Dans ces exemples, la frontière entre ce qui relève de la description objective et de l’imagination du critique est parfois ténue, et surtout, elle est tue : c’est bien dans cette ambiguïté et cet entre-deux que se situe le passage à la critique d’art créatrice. Refusant l’inféodation à son objet, le texte vient rivaliser avec l’image dans l’évocation d’émotions, de sensations et d’états d’âme, dans une prose poétique mettant souvent en exergue la musicalité des mots. Ce n’est donc pas sur le terrain du visuel que l’écrivain tente d’égaler le peintre : le critique ne cherche pas à émuler les possibilités du médium pictural. C’est plutôt un texte autonome et concurrentiel à l’image que le critique créateur vient proposer. Wilde renouvelle ainsi le genre de la critique d’art et porte un discours sur la nature même de l’interprétation d’une œuvre, qui n’est pas sans évoquer la critique littéraire structuraliste dans la deuxième partie du XXᵉ siècle. Cependant, la portée de sa théorie de la critique créatrice est bien plus générale. En effet, celle-ci fonde un idéal de création qui repose sur l’inspiration entre les arts. Si tout critique se fait artiste, en réalité, tout artiste doit être réciproquement critique. C’est également en ce sens que la théorie fait s’effondrer les barrières qui séparent les arts ; leurs emprunts, échanges et correspondances deviennent fructueux. À cet égard, Wilde apparaît comme le théoricien et porte-parole du mouvement esthétique. En alliant poésie et peinture dans leurs œuvres d’art doubles, en décloisonnant la littérature, les beaux-arts et les arts appliqués dans leurs magazines transartistiques, ou en mettant à l’honneur l’idéal des correspondances, le mouvement célèbre l’unité des arts et l’autosuffisance de la sphère artistique.
[1] « The primary aim of the critic is to see the object as in itself it really is not » (nous soulignons). Oscar Wilde, The Critic as Artist. Collins Complete Works of Oscar Wilde. Glasgow: HarperCollins, 1999, p. 1128.
[2] « to see the objet as in itself it really is ». Matthew Arnold, « The Function of Criticism at the Present Time ». Matthew Arnold Essays. London: J. M. Dent & Sons Ltd, 1906, p. 1.
[3] Walter Pater, The Renaissance: Studies in Art and Poetry. Oxford, New York: Oxford UP, 1986, p. 9.
[4] Walter Pater, The Renaissance, p. 9.
[5] Oscar Wilde, The Critic as Artist, p. 1125.
[6] Voir Micéala Symington, Écrire le Tableau : l’approche poétique de la critique d’art à l’époque symboliste. Bruxelles : PIE-Peter Lang, 2006.
[7] « The more strongly his personality enters into the interpretation, the more real the interpretation becomes ». Oscar Wilde, The Critic as Artist, p. 1131.
[8] « That is what the highest criticism really is, the record of one’s own soul ». Oscar Wilde, The Critic as Artist, p. 1125.

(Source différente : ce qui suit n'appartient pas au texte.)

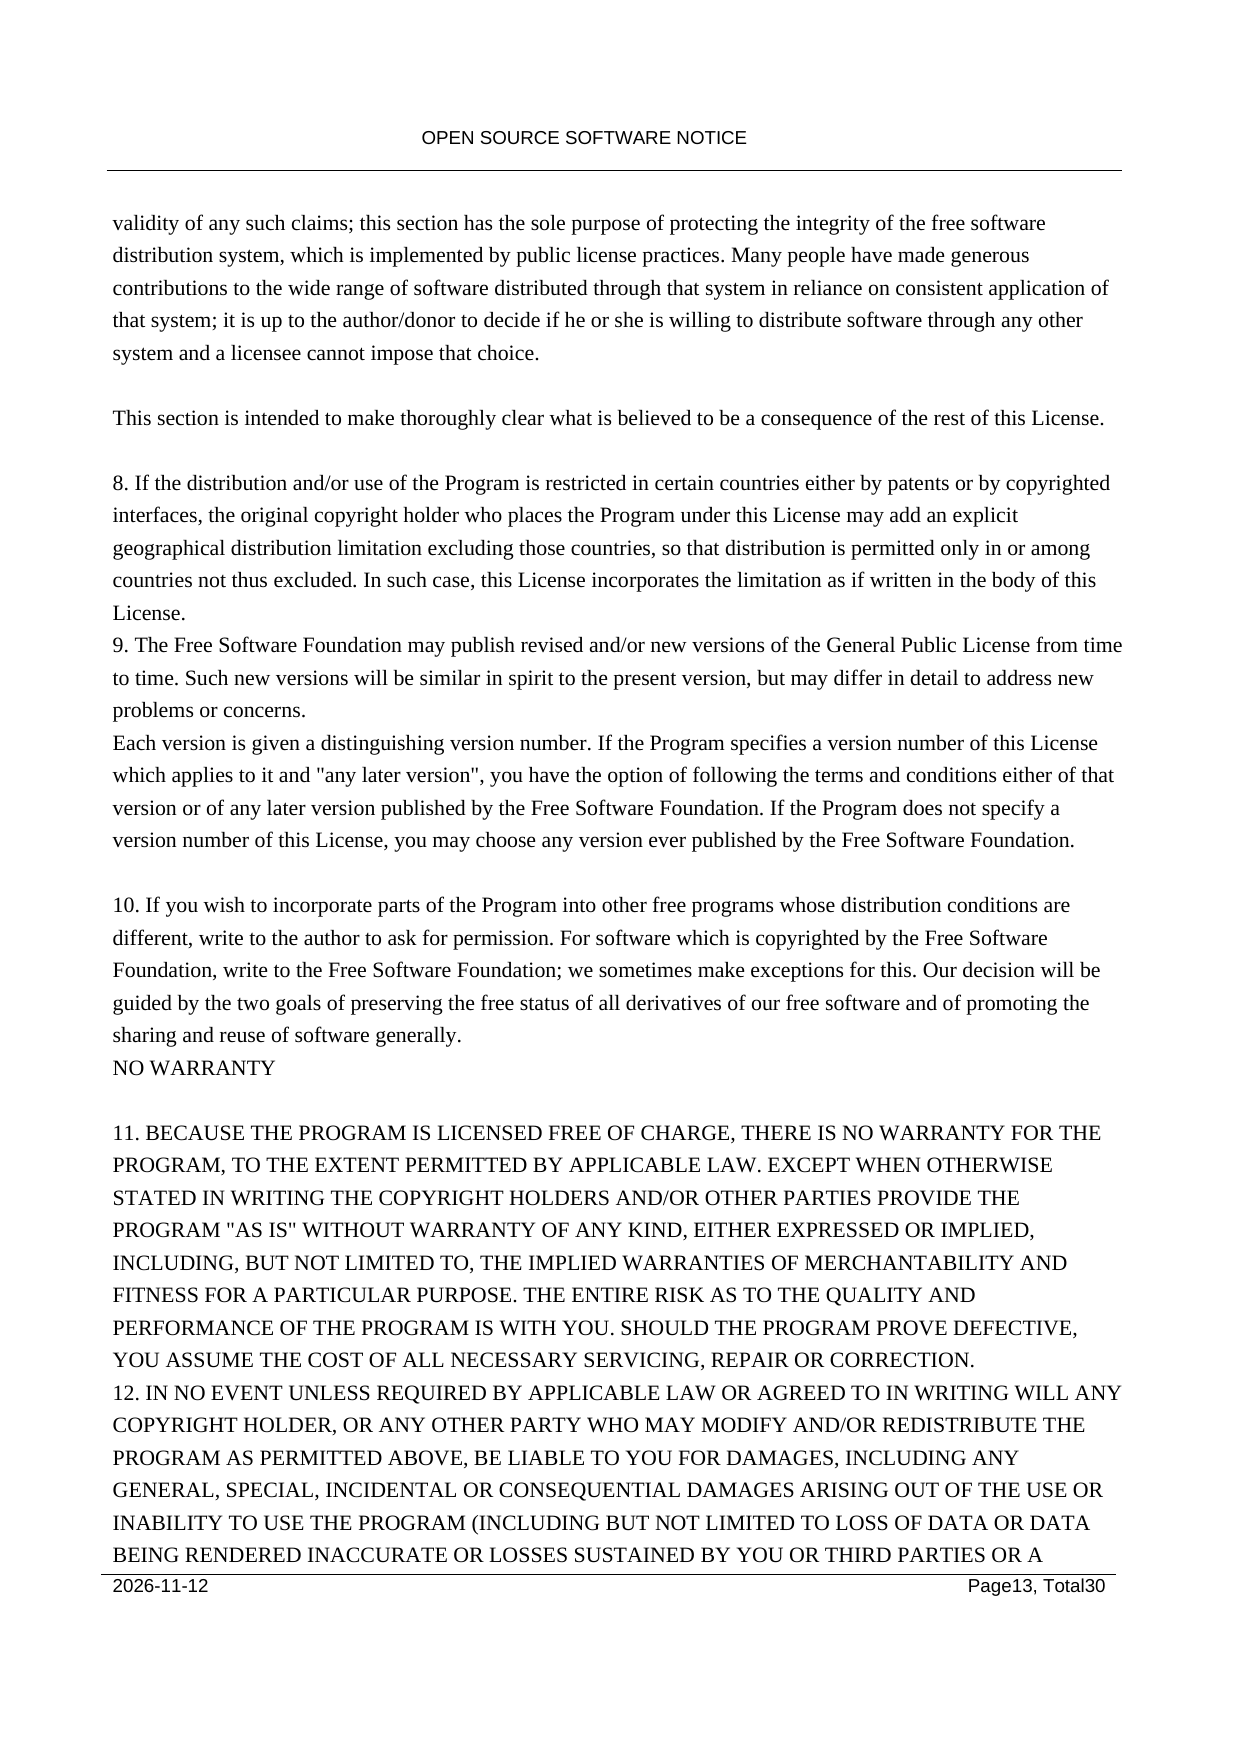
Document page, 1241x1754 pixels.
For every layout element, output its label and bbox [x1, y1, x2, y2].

text [112, 206, 1128, 1571]
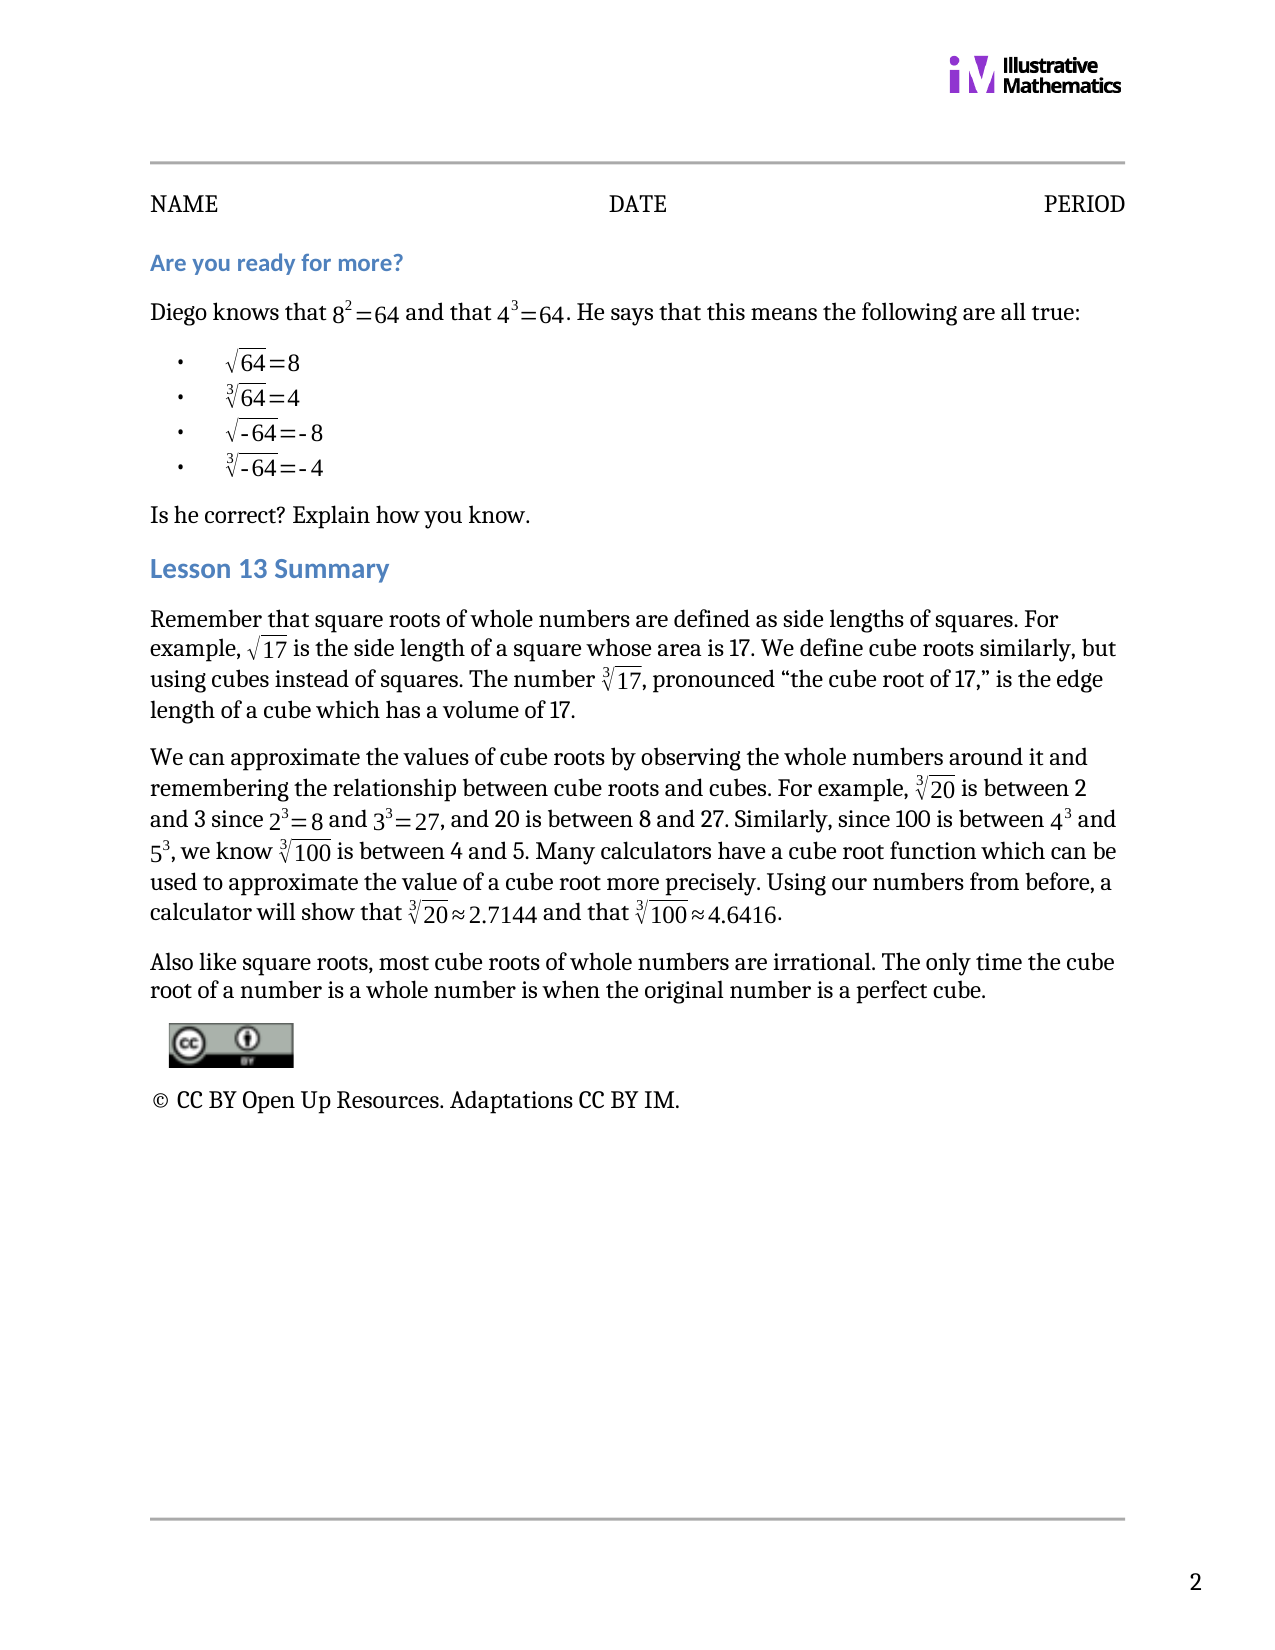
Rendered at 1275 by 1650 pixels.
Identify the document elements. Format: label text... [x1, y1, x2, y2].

subtitle Are you ready for more? [150, 247, 1125, 278]
picture [949, 55, 1121, 93]
text © CC BY Open Up Resources. Adaptations CC BY IM. [150, 1086, 1125, 1115]
text Also like square roots, most cube roots of whole numbers are irrational. The only time the cube root of a number is a whole number is when the original number is a perfect cube. [150, 947, 1125, 1005]
text Diego knows that and that . He says that this means the following are all true: [150, 297, 1125, 328]
text Remember that square roots of whole numbers are defined as side lengths of squares. For example, is the side length of a square whose area is 17. We define cube roots similarly, but using cubes instead of squares. The number , pronounced “the cube root of 17,” is the edge length of a cube which has a volume of 17. [150, 605, 1125, 724]
subtitle Lesson 13 Summary [150, 550, 1125, 586]
text We can approximate the values of cube roots by observing the whole numbers around it and remembering the relationship between cube roots and cubes. For example, is between 2 and 3 since and , and 20 is between 8 and 27. Similarly, since 100 is between and , we know is between 4 and 5. Many calculators have a cube root function which can be used to approximate the value of a cube root more precisely. Using our numbers from before, a calculator will show that and that . [150, 743, 1125, 929]
text Is he correct? Explain how you know. [150, 501, 1125, 529]
picture [168, 1023, 294, 1068]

[9] Oscar Wilde, Pen, Pencil and Poison. Collins Complete Works of Oscar Wilde. Glasgow: HarperCollins, 1999, p. 1098.
[10] Gustave Moreau, L’apparition, 1876. Aquarelle, 106 x 72,2 cm. Musée d’Orsay. Paris.
[11] John Roddam Spencer Stanhope, The Love and the Maiden, 1877. Tempera, peinture dorée et feuille dorée sur panneau, 86,4 x 50,8 cm. Fine Arts Muséum of San Francisco. San Francisco.

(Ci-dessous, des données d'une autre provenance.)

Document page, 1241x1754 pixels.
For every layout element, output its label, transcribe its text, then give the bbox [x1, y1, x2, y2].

[12] Oscar Wilde, « La Grosvenor Gallery » (Dublin University Magazine, juillet 1977), traduction d’Anne-Florence Gillard-Estrada. L’esthétisme britannique (1860-1900) : Peinture, littérature et critique d’art, sous la direction d’Anne-Florence Gillard Estrada et Xavier Giudicelli. Reims: Épure, Éditions et presses universitaires de Reims, 2020, p. 95-97.

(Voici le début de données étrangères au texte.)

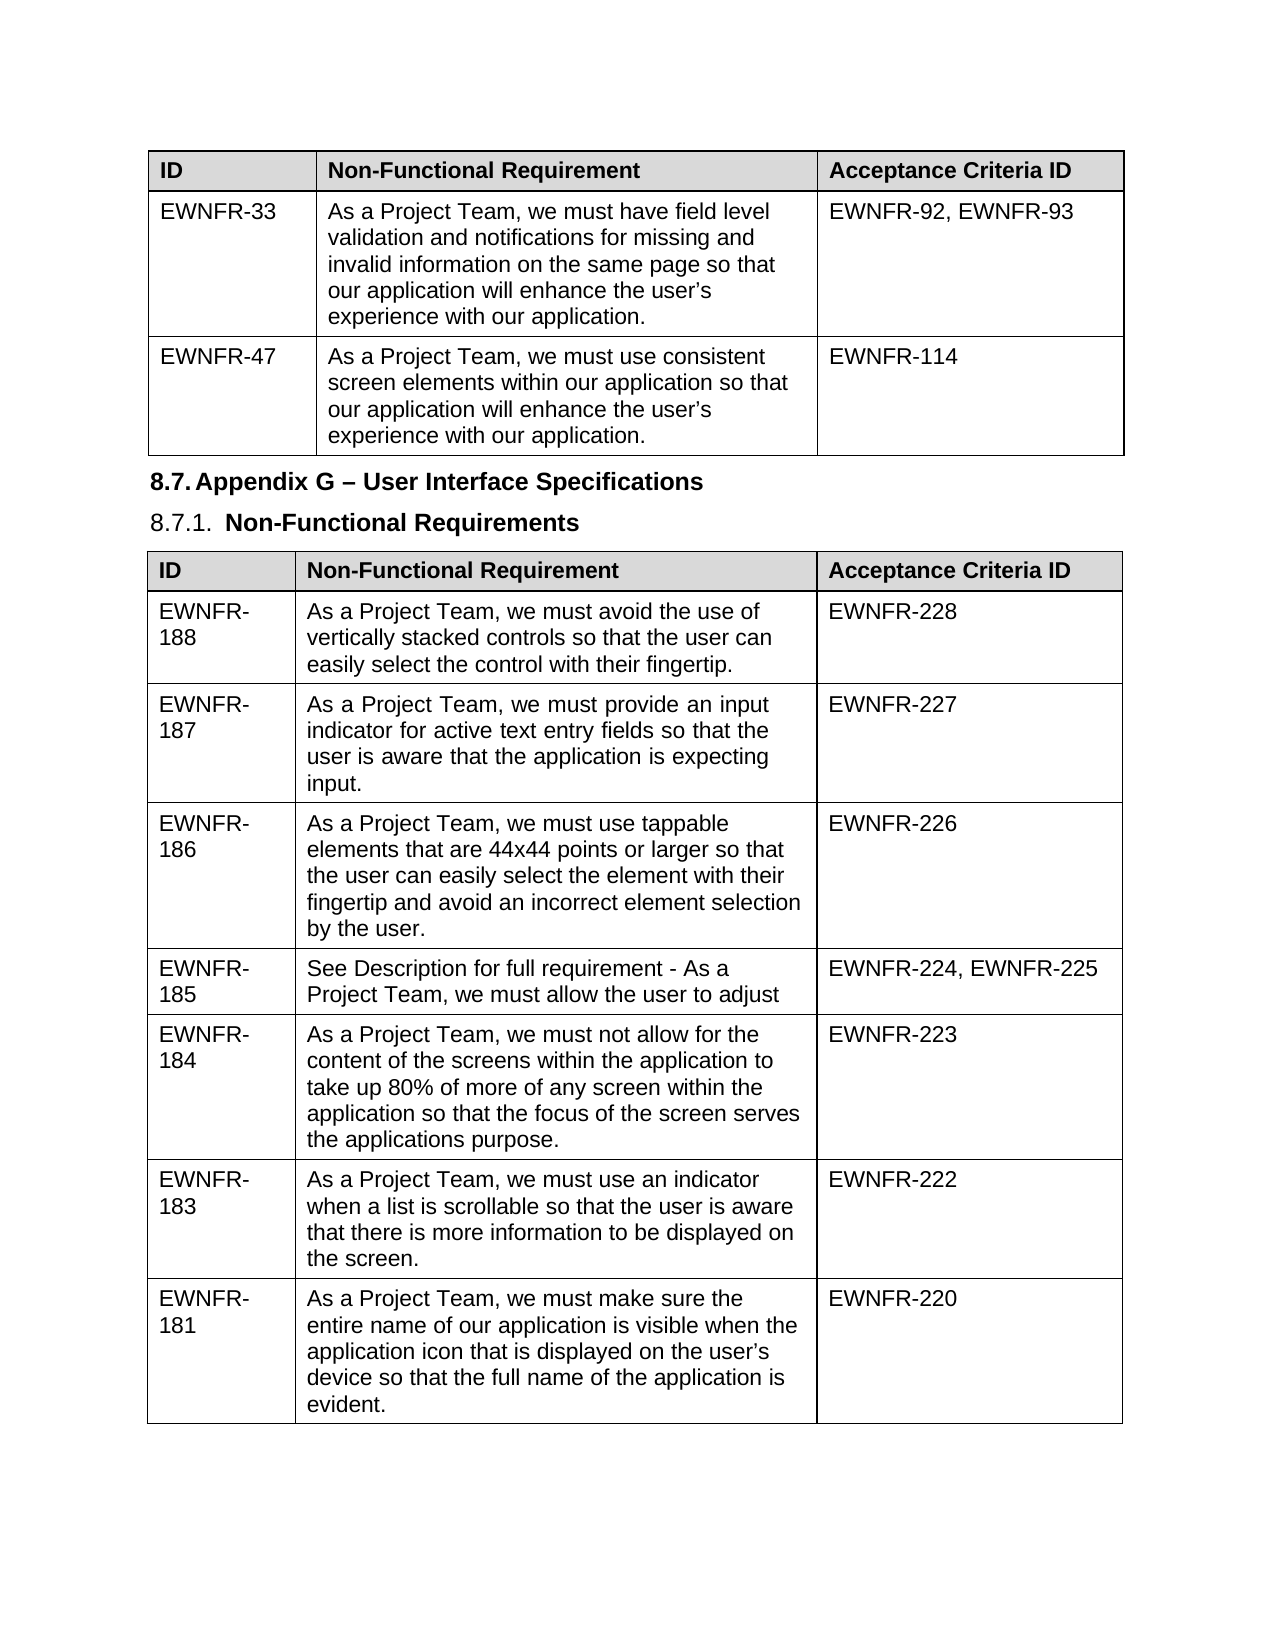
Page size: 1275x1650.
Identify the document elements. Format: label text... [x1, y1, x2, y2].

[13] Images qu’il a en partie eu l’occasion de découvrir durant son voyage en Italie cette même année. Voir Richard Ellmann, Oscar Wilde. London: Penguin, 1988, p. 77-78.
[14] Walter Pater, La Renaissance : études d'art et de poésie. Traduction et édition critique par Bénédicte Coste. Paris : Classiques Garnier, 2016, p. 137-138.
[15] Oscar Wilde, The Critic as Artist, p. 1126.